Every line of the records that holds the word "Figure" should be copied.

**DATA IN THIS EXERCISE:**

===============

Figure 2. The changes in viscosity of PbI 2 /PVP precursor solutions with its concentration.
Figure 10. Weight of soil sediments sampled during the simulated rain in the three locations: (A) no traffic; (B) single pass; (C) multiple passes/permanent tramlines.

===============

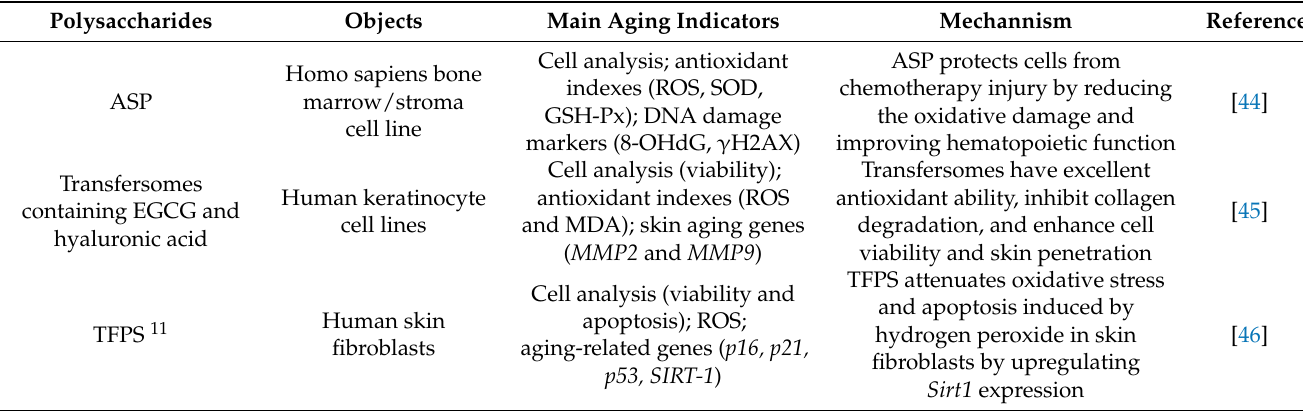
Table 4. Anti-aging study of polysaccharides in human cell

===============

**EXERCISE RESULT:**
Figure 2. The changes in viscosity of PbI 2 /PVP precursor solutions with its concentration.
Figure 10. Weight of soil sediments sampled during the simulated rain in the three locations: (A) no traffic; (B) single pass; (C) multiple passes/permanent tramlines.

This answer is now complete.